Thursday, October 18, 2012

Masking the truth

Pat Barker, Sunday 14th October, 6pm, IWM North

Words by Benjamin Judge. Photograph by Roshana Rubin-Mayhew.

My wife and I have developed an, admittedly heavily flawed, system of whittling away at our pile of unread books: a book that has been read by either of us moves to the ‘read’ shelves. The system has its benefits. Jo reads all the Ian McEwans and Alexander McCall Smiths so I don’t have to, and I never trouble her with James Joyce or Asterix. The flaw, of course, is that we have got used to a way of thinking, a belief if you will, that a book read by one is a book read by all. In essence we are masquerading as being bibliographically symbiotic when in reality we are just people. Just people.

So I have never read a Pat Barker novel, and for the painfully stupid reason that Jo has read them all so I don’t need to. I shouldn’t be writing this review, really. Jo should. It was her idea to go to the event. I don’t have the requisite background information. I’m just a people. However, as I thought it was top banana, everything should be fine.*


The event was held in the Imperial War Museum North, which was a fitting venue not only because the First World War holds such an important place in Barker’s writing but because, by happy coincidence, the museum’s latest exhibition, Saving Lives, is about medicine and war, and Barker’s new novel, Toby’s Room, is concerned with Queen Mary’s Hospital and the facial reconstruction surgery pioneered there.
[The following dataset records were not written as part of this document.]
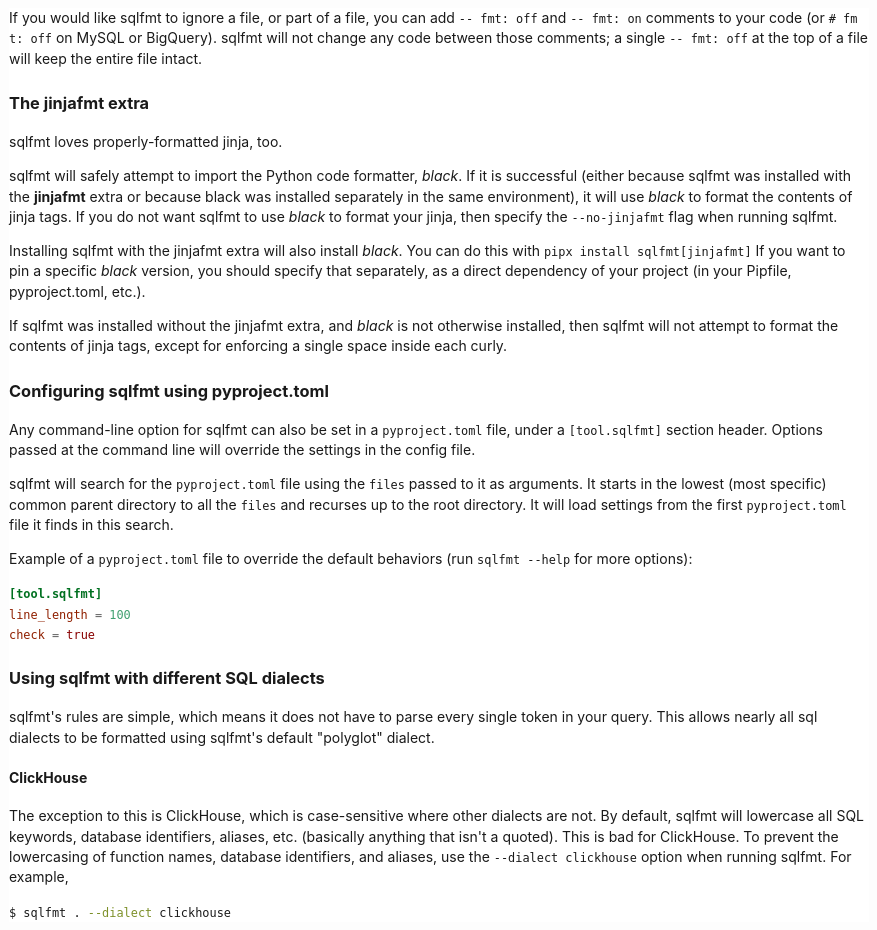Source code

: If you would like sqlfmt to ignore a file, or part of a file, you can add `-- fmt: off` and `-- fmt: on` comments to your code (or `# fmt: off` on MySQL or BigQuery). sqlfmt will not change any code between those comments; a single `-- fmt: off` at the top of a file will keep the entire file intact.

### The jinjafmt extra

sqlfmt loves properly-formatted jinja, too.

sqlfmt will safely attempt to import the Python code formatter, *black*. If it is successful (either because sqlfmt was installed with the **jinjafmt** extra or because black was installed separately in the same environment), it will use *black* to format the contents of jinja tags. If you do not want sqlfmt to use *black* to format your jinja, then specify the `--no-jinjafmt` flag when running sqlfmt.

Installing sqlfmt with the jinjafmt extra will also install *black*. You can do this with `pipx install sqlfmt[jinjafmt]` If you want to pin a specific *black* version, you should specify that separately, as a direct dependency of your project (in your Pipfile, pyproject.toml, etc.).

If sqlfmt was installed without the jinjafmt extra, and *black* is not otherwise installed, then sqlfmt will not attempt to format the contents of jinja tags, except for enforcing a single space inside each curly.

### Configuring sqlfmt using pyproject.toml

Any command-line option for sqlfmt can also be set in a `pyproject.toml` file, under a `[tool.sqlfmt]` section header. Options passed at the command line will override the settings in the config file.

sqlfmt will search for the `pyproject.toml` file using the `files` passed to it as arguments. It starts in the lowest (most specific) common parent directory to all the `files` and recurses up to the root directory. It will load settings from the first `pyproject.toml` file it finds in this search.

Example of a `pyproject.toml` file to override the default behaviors (run `sqlfmt --help` for more options):

```toml
[tool.sqlfmt]
line_length = 100
check = true
```

### Using sqlfmt with different SQL dialects

sqlfmt's rules are simple, which means it does not have to parse every single token in your query. This allows nearly all sql dialects to be formatted using sqlfmt's default "polyglot" dialect.

#### ClickHouse

The exception to this is ClickHouse, which is case-sensitive where other dialects are not. By default, sqlfmt will lowercase all SQL keywords, database identifiers, aliases, etc. (basically anything that isn't a quoted). This is bad for ClickHouse. To prevent the lowercasing of function names, database identifiers, and aliases, use the `--dialect clickhouse` option when running sqlfmt. For example,

```bash
$ sqlfmt . --dialect clickhouse
```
The exhibition features writings, paintings and artefacts that also feature in the novel. It is certainly worth a visit. It runs until September next year, so you have plenty of time to organise a trip out to Salford.


In the passage that Barker read, Kit, a soldier who is wearing a mask to hide his heavily wounded face, meets up with an old friend and visits the bar they used to frequent before the war. I really enjoyed the reading, and realised that I should probably actually read some of Barker’s books. Her prose is clean and her work focused strongly on story, but neither to a degree that stops the writing being interesting in itself. In the question-and-answer session after the reading, she talked about how the writer acts as the five senses of the character they are writing about and how it is the job of the writer not to give an estate agent’s summing-up of a room but instead to work out the one detail the character would notice. Good advice, and it is clear from her writing how well these ideas work in practice.

The detail that stood out most strongly from the reading was the mask that Kit Neville wore; a likeness of Rupert Brooke; a lie that hid an unpalatable truth. What made the reading all the more special was that the Imperial War Museum North building is itself a kind of mask; a smooth metal cover that hides the strange, buckled shape of the main exhibition hall. We were sitting on the surface of the museum’s twisted face**, surrounded by the artefacts of conflict, listening to how those same artefacts, when they were still tools, bullets and blades, could cause so much damage, and to how that damage could be repaired, slowly, painfully, and of the people who suffered that damage. The venue wasn’t just literally but also physically fitting to the subject. 

*and yes, I did want to be the first critic to describe a Pat Barker reading as being top banana. But it was top banana so I feel it is a legitimate thing to describe it as such.
**we were actually sitting on very comfortable chairs, but that hasn’t got the same poetry.

Benjamin Judge is a writer and award-winning blogger. Who The Fudge Is Benjamin Judge? was joint winner in the Manchester Blog Awards 2011 in the Best Writing On A Blog category.